Construction of activated carbon-supported B3N3doped carbon as metal-free catalyst for dehydrochlorination of 1,2-dichloroethane to produce vinyl chloride

Abstract

Dehydrochlorination of 1,2-dichloroethane (1,2-DCE) is an important oil-based way for the industrial production of vinyl chloride monomer (VCM), but has proved to be plagued by a high operating temperature and low efficiency. Therefore, environmentally friendly and metal-free catalysts are in high demand for green chemical processes.
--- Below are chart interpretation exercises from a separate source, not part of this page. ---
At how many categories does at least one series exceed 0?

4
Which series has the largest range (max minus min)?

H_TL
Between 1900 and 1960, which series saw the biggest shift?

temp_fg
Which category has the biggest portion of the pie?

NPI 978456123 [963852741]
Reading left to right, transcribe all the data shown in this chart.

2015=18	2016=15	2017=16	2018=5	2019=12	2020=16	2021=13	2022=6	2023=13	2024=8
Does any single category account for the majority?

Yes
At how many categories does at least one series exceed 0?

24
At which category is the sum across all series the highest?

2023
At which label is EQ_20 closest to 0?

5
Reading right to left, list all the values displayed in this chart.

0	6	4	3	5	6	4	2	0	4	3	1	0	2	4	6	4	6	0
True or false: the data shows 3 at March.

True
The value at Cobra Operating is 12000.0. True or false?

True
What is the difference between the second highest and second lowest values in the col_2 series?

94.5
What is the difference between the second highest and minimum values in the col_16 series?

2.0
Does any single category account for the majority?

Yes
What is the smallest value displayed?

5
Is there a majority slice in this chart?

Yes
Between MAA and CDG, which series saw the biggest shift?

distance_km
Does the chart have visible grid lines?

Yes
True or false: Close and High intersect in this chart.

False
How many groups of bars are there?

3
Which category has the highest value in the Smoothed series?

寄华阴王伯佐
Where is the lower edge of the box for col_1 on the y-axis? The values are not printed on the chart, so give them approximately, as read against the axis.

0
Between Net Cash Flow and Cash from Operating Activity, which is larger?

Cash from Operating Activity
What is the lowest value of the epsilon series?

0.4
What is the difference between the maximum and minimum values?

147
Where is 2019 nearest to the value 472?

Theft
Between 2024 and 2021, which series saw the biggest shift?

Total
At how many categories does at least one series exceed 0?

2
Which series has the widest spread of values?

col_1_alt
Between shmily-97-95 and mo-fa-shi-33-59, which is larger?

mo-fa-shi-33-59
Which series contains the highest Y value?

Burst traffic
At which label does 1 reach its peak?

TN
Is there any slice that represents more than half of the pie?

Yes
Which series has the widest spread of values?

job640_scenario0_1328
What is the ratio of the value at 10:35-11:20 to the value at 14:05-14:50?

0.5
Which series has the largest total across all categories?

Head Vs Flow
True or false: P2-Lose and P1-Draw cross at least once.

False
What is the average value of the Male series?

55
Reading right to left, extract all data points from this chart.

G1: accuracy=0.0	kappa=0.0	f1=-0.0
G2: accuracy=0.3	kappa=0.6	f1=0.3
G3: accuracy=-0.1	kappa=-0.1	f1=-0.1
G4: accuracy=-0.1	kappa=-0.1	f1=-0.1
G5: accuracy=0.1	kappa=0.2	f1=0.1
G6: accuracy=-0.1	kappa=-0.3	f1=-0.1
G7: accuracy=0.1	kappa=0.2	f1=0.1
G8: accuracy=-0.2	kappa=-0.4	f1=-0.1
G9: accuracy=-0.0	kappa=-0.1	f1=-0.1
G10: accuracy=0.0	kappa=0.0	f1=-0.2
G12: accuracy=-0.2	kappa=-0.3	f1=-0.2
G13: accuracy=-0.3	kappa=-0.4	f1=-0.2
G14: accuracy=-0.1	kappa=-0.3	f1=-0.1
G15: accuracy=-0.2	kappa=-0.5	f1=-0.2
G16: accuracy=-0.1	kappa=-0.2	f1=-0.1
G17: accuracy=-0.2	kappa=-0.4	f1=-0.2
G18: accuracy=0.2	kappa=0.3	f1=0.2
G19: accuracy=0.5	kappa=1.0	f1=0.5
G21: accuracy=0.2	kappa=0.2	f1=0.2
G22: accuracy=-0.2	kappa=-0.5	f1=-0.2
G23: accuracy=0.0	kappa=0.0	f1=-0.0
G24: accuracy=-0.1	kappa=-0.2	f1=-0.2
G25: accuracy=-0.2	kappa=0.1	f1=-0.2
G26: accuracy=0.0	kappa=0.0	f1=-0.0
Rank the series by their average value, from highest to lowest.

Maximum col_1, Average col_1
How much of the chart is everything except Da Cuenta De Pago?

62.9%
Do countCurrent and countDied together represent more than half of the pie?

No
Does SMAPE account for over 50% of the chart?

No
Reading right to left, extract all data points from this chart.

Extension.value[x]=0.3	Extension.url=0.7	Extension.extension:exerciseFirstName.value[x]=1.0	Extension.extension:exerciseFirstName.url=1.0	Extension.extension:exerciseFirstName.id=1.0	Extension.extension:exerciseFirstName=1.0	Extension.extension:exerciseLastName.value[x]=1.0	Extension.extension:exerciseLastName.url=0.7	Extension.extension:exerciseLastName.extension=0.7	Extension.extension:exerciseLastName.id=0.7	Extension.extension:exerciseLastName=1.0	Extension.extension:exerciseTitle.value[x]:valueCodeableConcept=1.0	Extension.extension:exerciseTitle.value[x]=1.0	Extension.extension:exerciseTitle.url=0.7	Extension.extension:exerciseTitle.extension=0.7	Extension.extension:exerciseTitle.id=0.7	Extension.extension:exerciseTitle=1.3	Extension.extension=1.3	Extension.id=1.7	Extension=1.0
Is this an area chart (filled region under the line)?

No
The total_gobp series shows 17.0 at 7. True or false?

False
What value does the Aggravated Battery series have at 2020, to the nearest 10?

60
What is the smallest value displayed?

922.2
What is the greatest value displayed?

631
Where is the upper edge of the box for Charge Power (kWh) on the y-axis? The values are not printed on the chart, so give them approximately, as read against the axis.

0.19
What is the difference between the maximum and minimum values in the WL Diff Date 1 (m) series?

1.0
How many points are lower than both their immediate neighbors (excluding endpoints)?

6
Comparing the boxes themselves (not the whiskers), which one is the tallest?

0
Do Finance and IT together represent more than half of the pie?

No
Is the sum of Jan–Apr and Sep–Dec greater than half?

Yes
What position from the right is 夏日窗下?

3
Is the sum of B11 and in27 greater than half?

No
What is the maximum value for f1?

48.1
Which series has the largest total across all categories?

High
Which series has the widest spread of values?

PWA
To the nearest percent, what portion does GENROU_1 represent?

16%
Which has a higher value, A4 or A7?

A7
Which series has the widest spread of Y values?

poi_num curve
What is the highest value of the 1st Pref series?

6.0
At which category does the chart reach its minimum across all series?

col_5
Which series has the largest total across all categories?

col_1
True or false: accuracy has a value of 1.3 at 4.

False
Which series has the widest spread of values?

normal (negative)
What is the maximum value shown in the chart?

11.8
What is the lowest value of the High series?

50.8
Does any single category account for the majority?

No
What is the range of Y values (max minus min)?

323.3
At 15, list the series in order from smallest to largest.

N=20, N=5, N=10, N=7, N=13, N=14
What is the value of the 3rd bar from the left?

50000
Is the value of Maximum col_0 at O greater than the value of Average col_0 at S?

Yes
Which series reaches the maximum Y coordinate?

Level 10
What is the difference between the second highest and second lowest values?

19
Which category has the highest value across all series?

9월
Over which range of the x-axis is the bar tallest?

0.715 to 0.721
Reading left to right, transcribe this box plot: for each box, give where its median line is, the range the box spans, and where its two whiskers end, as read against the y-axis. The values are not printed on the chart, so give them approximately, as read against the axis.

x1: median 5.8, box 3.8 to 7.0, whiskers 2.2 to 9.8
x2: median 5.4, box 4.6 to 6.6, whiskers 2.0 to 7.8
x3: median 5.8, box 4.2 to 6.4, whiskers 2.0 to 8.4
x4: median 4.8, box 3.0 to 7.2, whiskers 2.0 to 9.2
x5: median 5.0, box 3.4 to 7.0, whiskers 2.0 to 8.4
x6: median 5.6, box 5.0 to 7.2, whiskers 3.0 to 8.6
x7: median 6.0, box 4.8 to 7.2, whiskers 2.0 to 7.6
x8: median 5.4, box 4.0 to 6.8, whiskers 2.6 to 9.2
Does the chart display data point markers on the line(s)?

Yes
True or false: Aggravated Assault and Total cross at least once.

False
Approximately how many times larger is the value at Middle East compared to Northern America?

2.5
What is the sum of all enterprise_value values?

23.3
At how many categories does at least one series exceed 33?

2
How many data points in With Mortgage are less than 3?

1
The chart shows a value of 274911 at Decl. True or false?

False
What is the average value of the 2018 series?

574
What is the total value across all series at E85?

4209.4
In view of the stronger electronegativity of borazine (B3N3) and convenience of constructing a two-dimensional structure because of the coplanarity of B3N3, the acetenyl group, and the benzene ring, herein, we report a novel controllable B3N3doped activated carbon (B,N-ACs) synthesized using B3N3-containing arylacetylene resin for dehydrochlorination of 1,2-DCE. The result is activated carbon loaded with B3N3-doped carbon nanosheets on the surface due to the B3N3-containing arylacetylene resin grown on the surface of activated carbons. The B,N-ACs deliver excellent catalytic performance, with a 1,2-DCE conversion of ∼92.0% and VCM selectivity over 99.9% at 250 °C, significantly higher than that of the current catalysts in the industry. The results further verified that pyridinic-N and the internal B3N3play significant roles in this catalysis. The new green, metal-free B,N-ACs with excellent catalytic efficiency make it a promising catalyst for dehydrochlorination of 1,2-DCE to produce VCM.